Former African-American supermodel Tyra Banks once said that models are not beautiful, that they are just a bunch of girls with weird features that take good pictures. I would say much the same: that the richest and most successful models in the world right now are weird-looking, long-legged creatures that can bend and break their bodies into impossible shapes during photoshoots – and the edgier, the better. There is a lot of love for my dark-skinned sisters in the industry right now, so more power to you brown-skinned girls. Make us proud!
Tanzania has grand plans with its Vision 2025. How can the fashion industry help facilitate the achievement of the vision?

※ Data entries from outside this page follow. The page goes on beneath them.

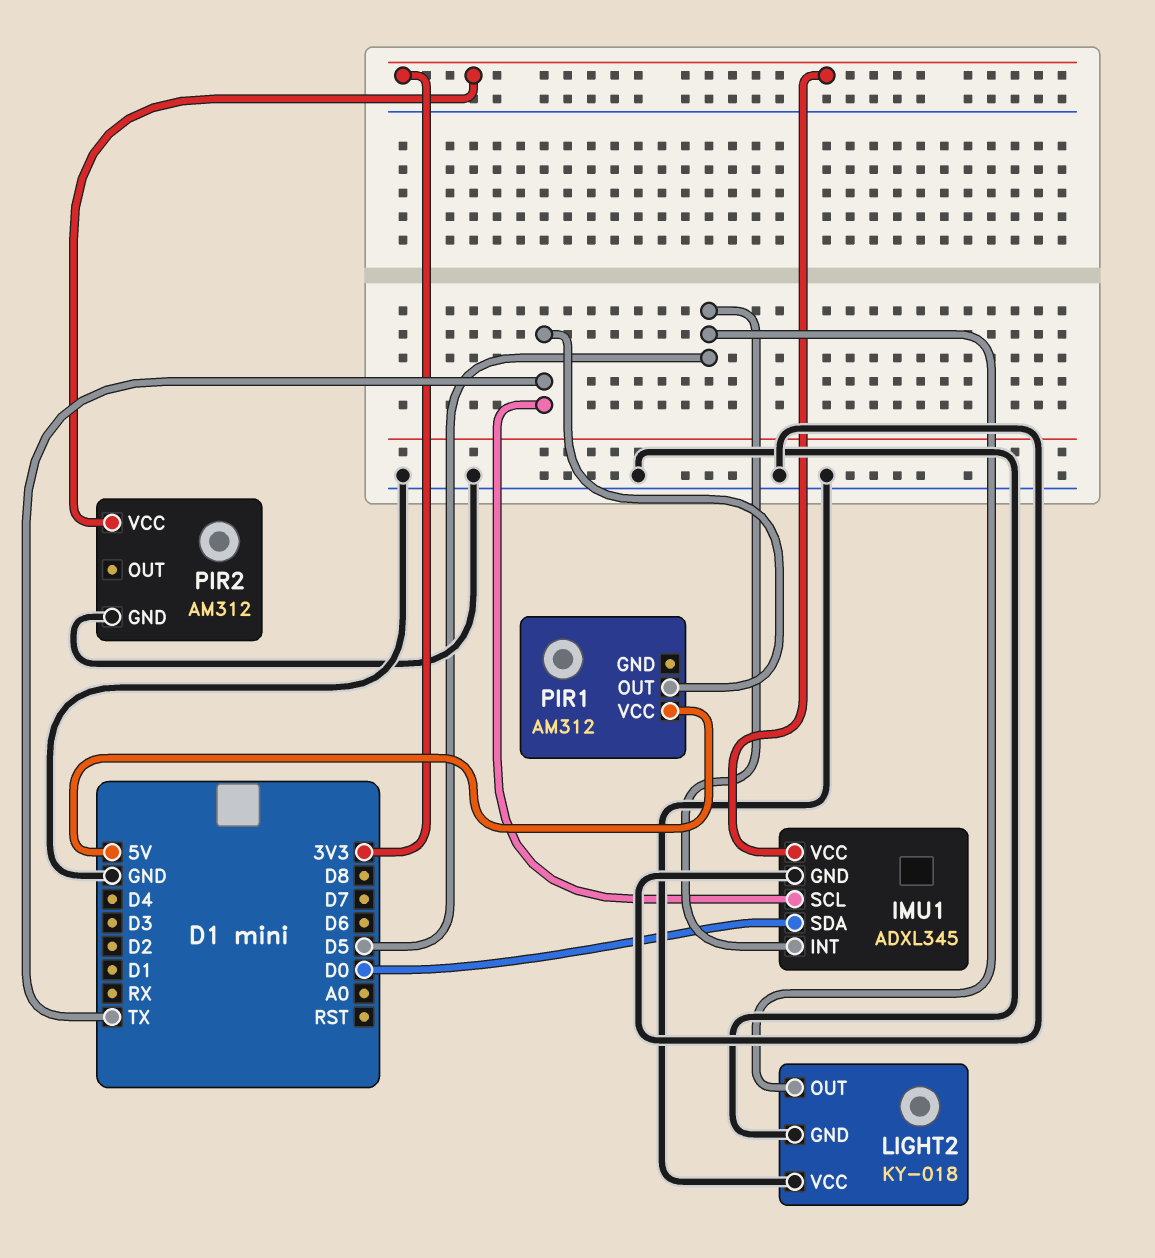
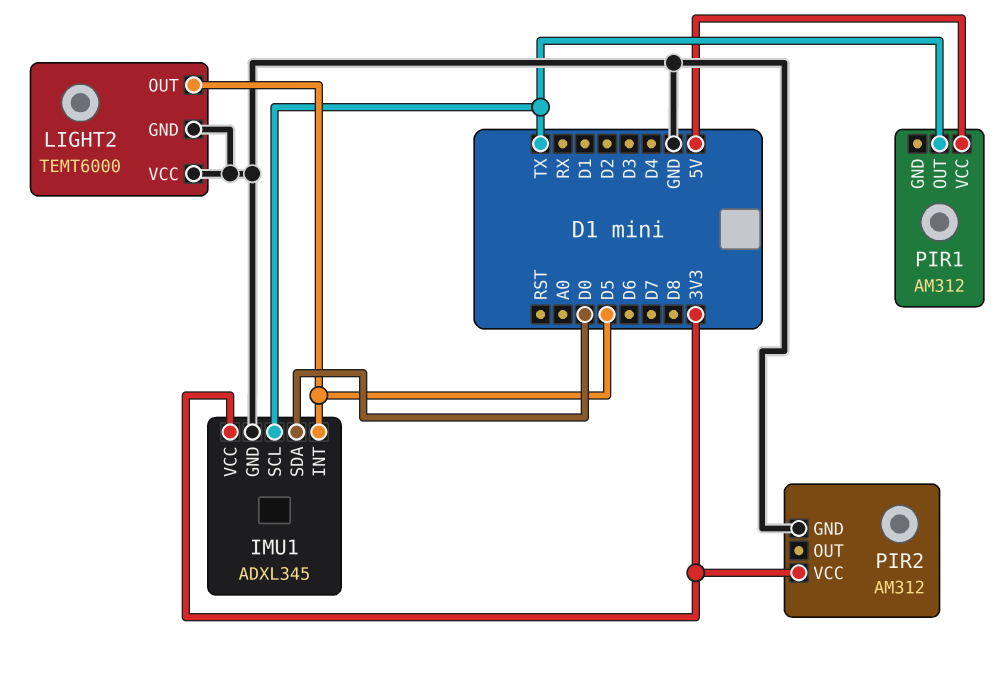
LIGHT2: KY-018 -> TEMT6000

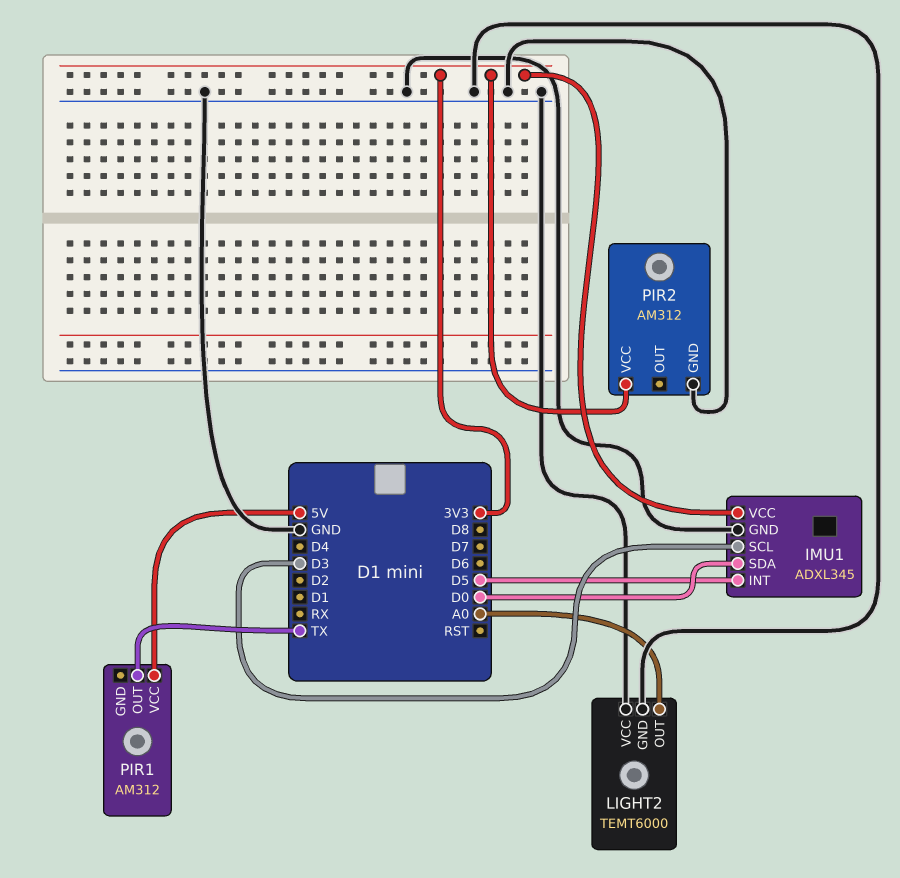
IMU1 pin SCL: TX -> D3
LIGHT2 pin OUT: D5 -> A0

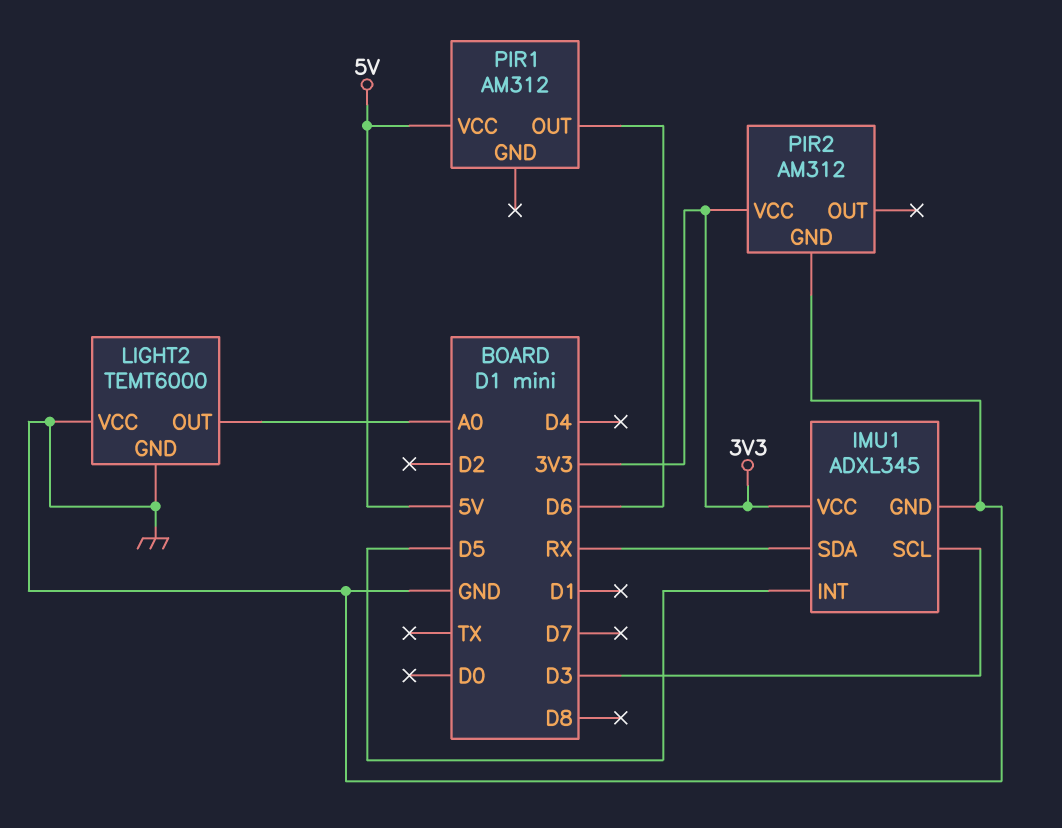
IMU1 pin SDA: D0 -> RX
PIR1 pin OUT: TX -> D6

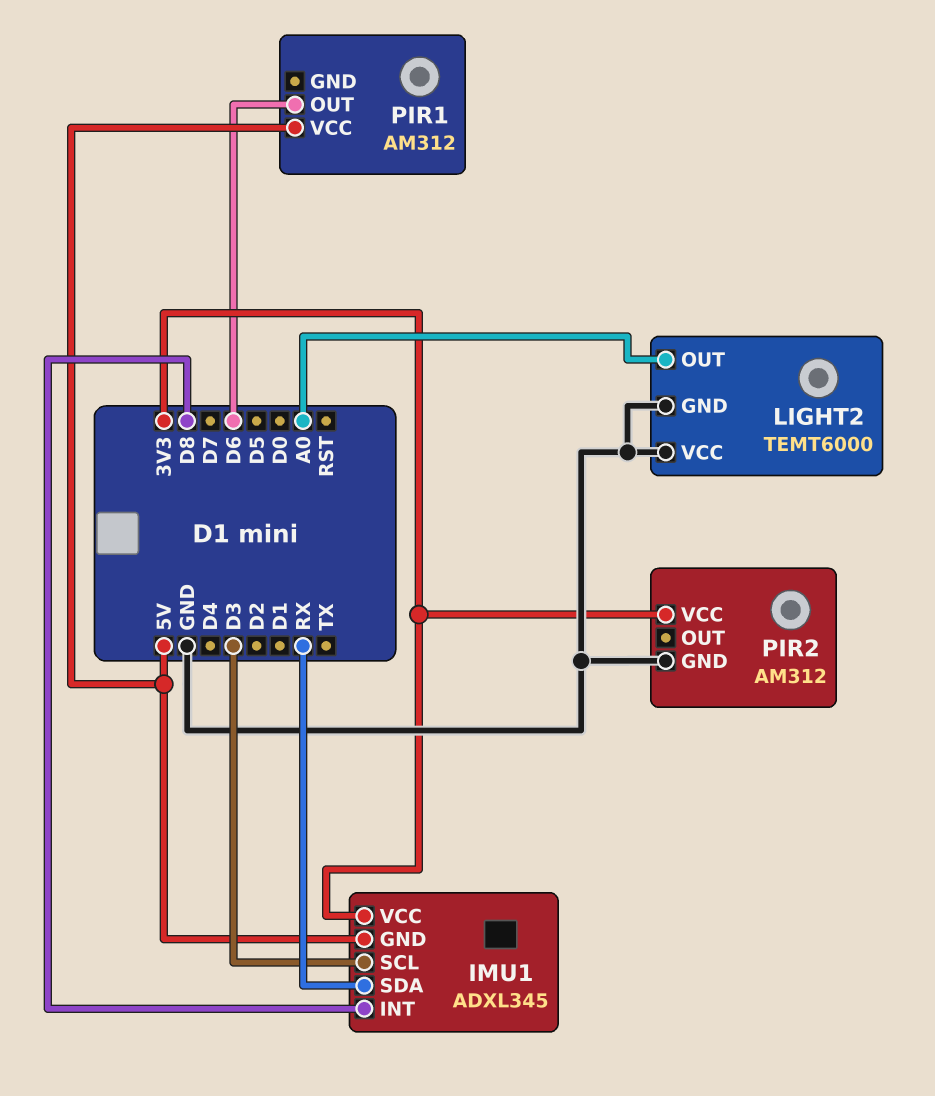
IMU1 pin GND: GND -> 5V
IMU1 pin INT: D5 -> D8

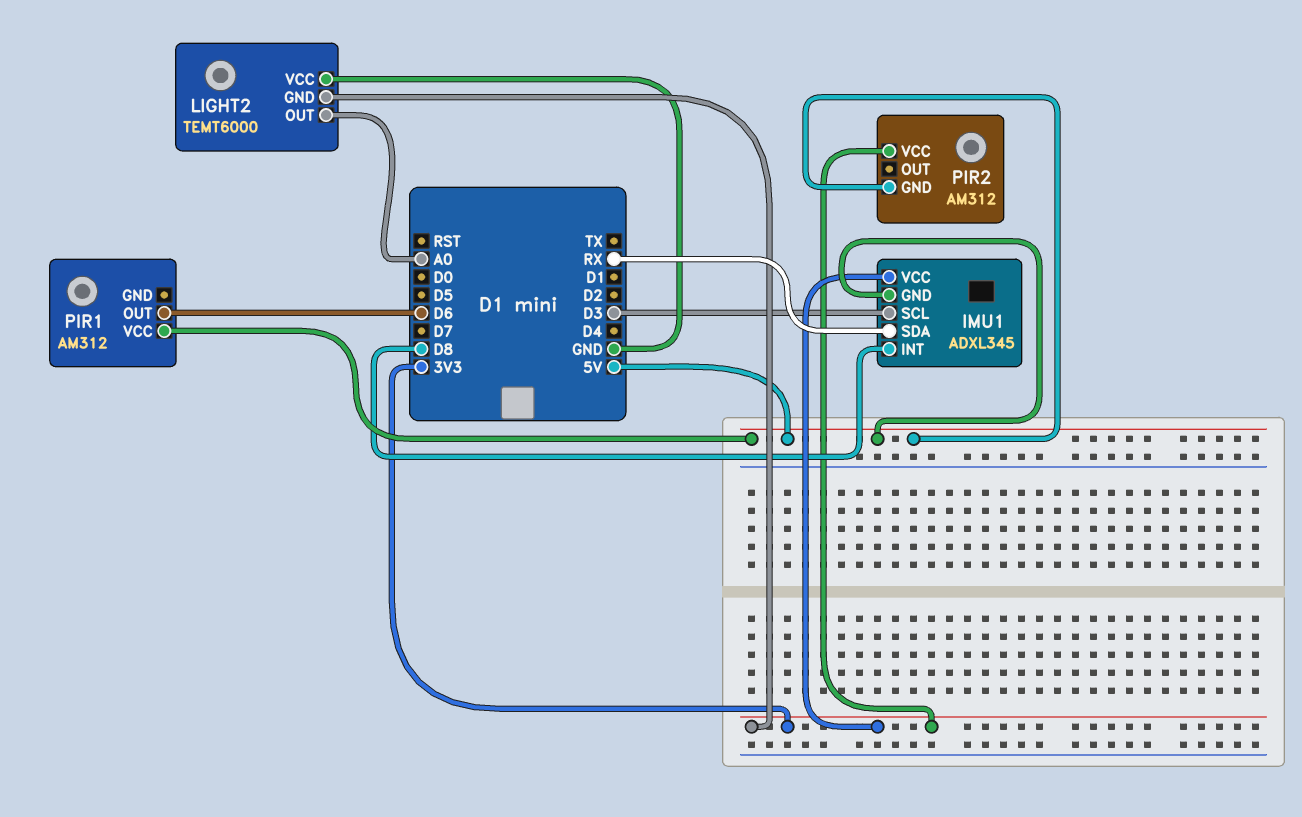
LIGHT2 pin GND: GND -> 3V3
PIR2 pin GND: GND -> 5V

The fashion industry can make a significant contribution to the realisation of the plans. Fashion can promote unity and a sense of belonging, especially if it borrows elements from our rich array of traditional attires. Growing up in an interracial family, I had to learn both cultures and love both races. My belief is that people exposed to experiencing a number of cultures from an early age become a part of all those experiences and they unknowingly become one with diversity. We, Tanzanians, are a diverse nation home to many tribes and ethnic groups. We can unify ourselves by allowing everyone to see, feel and experience a unique piece of everyone’s culture through fashion.
Do you have plans to establish traditional fashion outfits?
I am not sure about establishing a single line of traditional outfits. We have kept that option open to interpretation for very long because we have always felt that constricting 120+ tribes to a single national outfit, which would most likely heavily lean towards a single culture, would be unfair to the rest of the communities. We have a socialist legacy; we prefer sharing rather than limiting ourselves to one option.
Interview published, with slight editing, courtesy of Sahara Group.